On a cheerier note, Keith and I used our cute new dessert plates the other night. The shortcake was delicious.
Thursday, April 17, 2008
Actually, I have had some good times today. Always friendly neighbor Amy had me over for birthday lattes, and nice clinic staff rushed out over lunch and bought me a last minute cake. The biggest highlight today, though, was when I went shopping in B.B. and I was actually successful in finding some stuff I need. I went to the library and found a not from the 1970s green home and garden makeover book (yippee!), and I found out that my beloved garden center sells all the supplies I will need to build a patio (Yay!). I also bought mattresses for our new trundle daybed. Those of you who can drive a few blocks to a Home Depot and Target and fill all your domestic desires may not appreciate that, but trust me, it was exciting!

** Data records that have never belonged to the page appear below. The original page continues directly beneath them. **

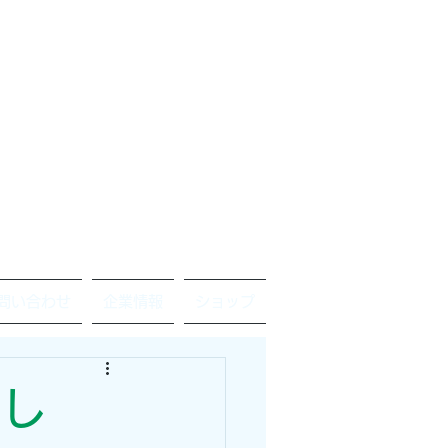
問い合わせ
企業情報
ショップ
まし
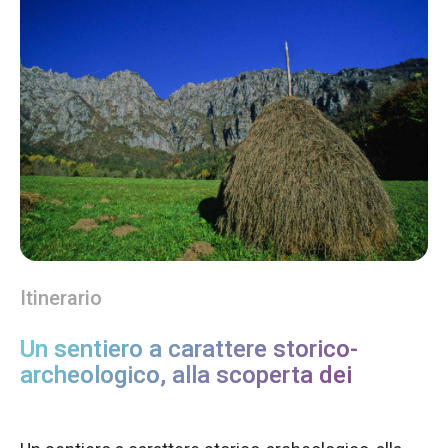
Itinerario
Un sentiero a carattere storico-
archeologico, alla scoperta dei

Also, I've gotten lots of stellar gifts. I got a fancy dutch oven, and cute apron to wear while using said oven, and a cookbook. I'm sensing a theme here. The 17 year old Shaleah would be rolling her eyes in disgust if she could see 32 yo Shaleah raking in a bunch of cooking stuff, but 32 yo Shaleah seems to like it. I also got a lovely assortment of coffees and hot chocolate which I have been enjoying all week (thanks mom!).
Friday, April 11, 2008
We had been expecting a visit from members of the Gautreaux family this weekend, but perhaps that will not happen after all.
In other sad ironies, Keith and I finally upgraded our television only to find we couldn't get the big game (or any channels for that matter). This is how we watched it instead.
Not much else new going on here. I am starting to deliver a few babies, which is always fun. And I continue to make small, slow improvements to our home decor. It looks as though flying will never be a part of my future since the one instructor in B.B. has left town. Instead I am seeking out more domestic hobbies like gardening, interior design, and shopping for a myriad of baby showers.
Friday, March 28, 2008
Here are some pictures from our vacation this week. For the most part the fun-having was done during the first few days. For Keith and I, the second half of the week has been spent sitting in a large, overly air-conditioned auditorium for nearly 10 hours straight listening to people talk about various medical topics. The talk on pap smear updates was good, the one on aerospace medicine, not so practical. Truth be told, I love a good CME. I love sitting around and drinking coffee while soaking in what really smart people have to say about the studies I've been reading all year. I love pontificating about various medical practices. It's amazing how much difference in opinion and practice style there is between various clinics and communities. Keith thought I was crazy when I was actually more excited to go the the conference than I was about sight seeing or sitting by the pool. Anyway, enjoy the pics from our "Kat almost died hike", as well as our trip to the botanical gardens. More pics will eventually be available on Flickr as usual.